İsrail Başbakanlık Ofisi’nin yaptığı açıklamaya göre Netanyahu’nun dünkü kabine toplantısında sunduğu plan “Gazze Şeridi’nin silahsızlandırılması, İsrail’in güvenlik için hareket özgürlüğünü koruması ve Birleşmiş Milletler (BM) Yakın Doğu’daki Filistinli Mültecilere Yardım ve Bayındırlık Ajansı’nın (UNRWA) kapatılmasını” içeriyor.
Plana göre İsrail, Gazze Şeridi’nde ve işgal altındaki Batı Şeria’da güvenlik ve askeri konularda hareket özgürlüğünü elinde tutacak, Mısır-Gazze sınırında ABD’nin koordinasyonuyla tampon bölge oluşturarak “kaçakçılık girişimlerini” önleyecek.

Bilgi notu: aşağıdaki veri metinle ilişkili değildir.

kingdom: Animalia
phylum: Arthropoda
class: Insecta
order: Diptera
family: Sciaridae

Netanyahu’nun hükümete sunduğu yol haritasına göre Gazze’nin sivil idaresi ise “yönetim becerisine sahip profesyoneller” tarafından gerçekleştirilecek; bu kişiler “terörü destekleyen devlet ve oluşumlara bağlı olmayacak”, maaşlarını bunlardan almayacak. İsrail, Ramallah merkezli uluslararası meşruiyete sahip Filistin yönetimini, “terörü desteklemekle” suçlayarak yol haritasındaki bu maddeyle Gazze yönetiminden uzaklaştırmayı amaçladığına işaret etti.
Başbakan Netanyahu’nun kabineye sunduğu yol haritasına göre İsrail, UNRWA’nın kapatılması için de çalışacak.

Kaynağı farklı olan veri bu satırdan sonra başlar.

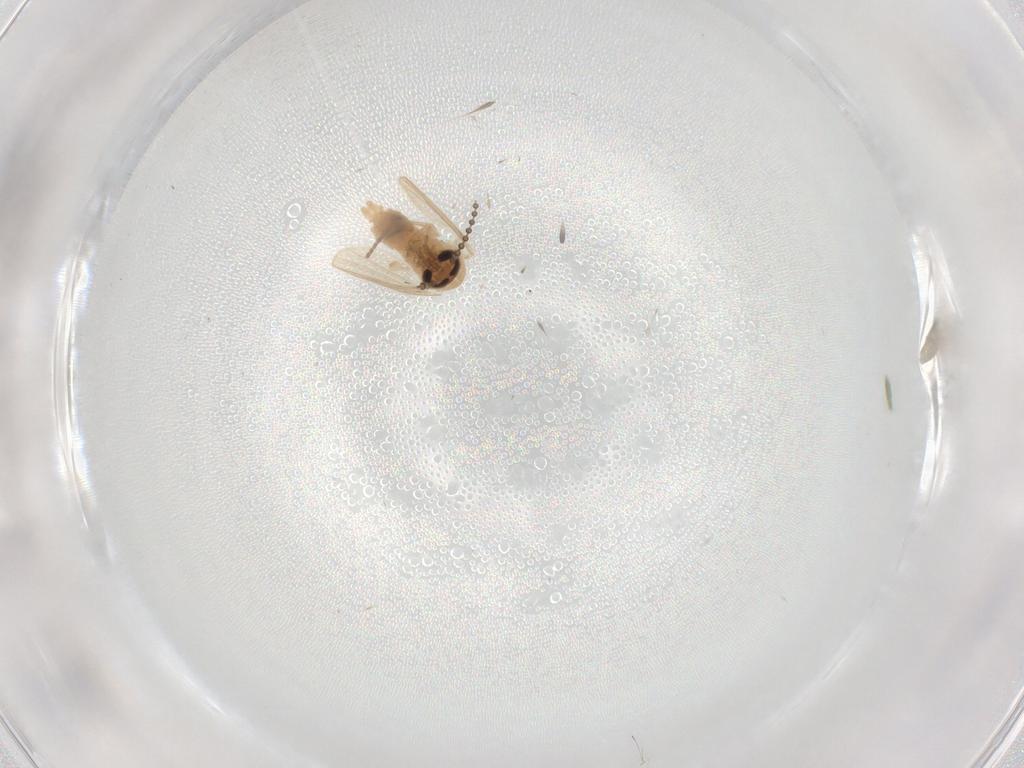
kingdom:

BM ajansının yerine uluslararası yardım kuruluşlarının görev yapacağı vurgulanan planda, Gazze Şeridi’nin yeniden inşasının “Gazze’nin tamamıyla silahsızlandırılıp radikalleşmenin ortadan kaldırılmasının” ardından başlayacağı, rehabilitasyon planının da “İsrail’in onayladığı ülkeler tarafından” finanse edilerek yürütüleceği aktarıldı.

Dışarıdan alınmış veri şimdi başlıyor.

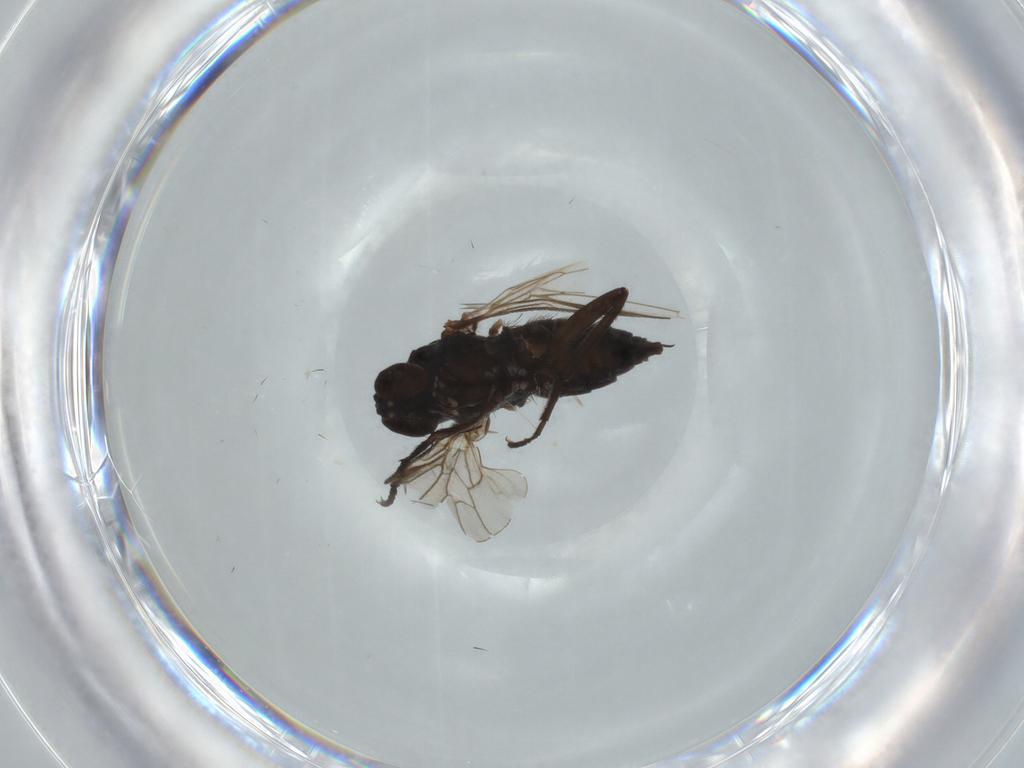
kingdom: Animalia
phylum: Arthropoda
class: Insecta
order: Diptera
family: Empididae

Netanyahu’nun hükümete sunduğu planda Filistinlilerle kalıcı bir anlaşmaya ilişkin ise “uluslararası dayatmaları” İsrail’in kabul etmediğine yer verilerek, Filistin devletinin “uluslararası toplum tarafından tek taraflı kabul edilmesinin teröre büyük bir ödül olacağı ve ileride bir barış anlaşmasını önleyeceği” savunuldu.
İsrailli siyasetçilerin ve askerlerin tekrarladığı “Hamas, İslami Cihad’ın askeri becerilerinin yok edilmesi, Gazze’deki İsrailli esirlerin serbest bırakılması ve Gazze Şeridi’nden İsrail’e gelecek herhangi bir tehdidin engellenmesi” hedeflerinin ise değişmediği kaydedildi.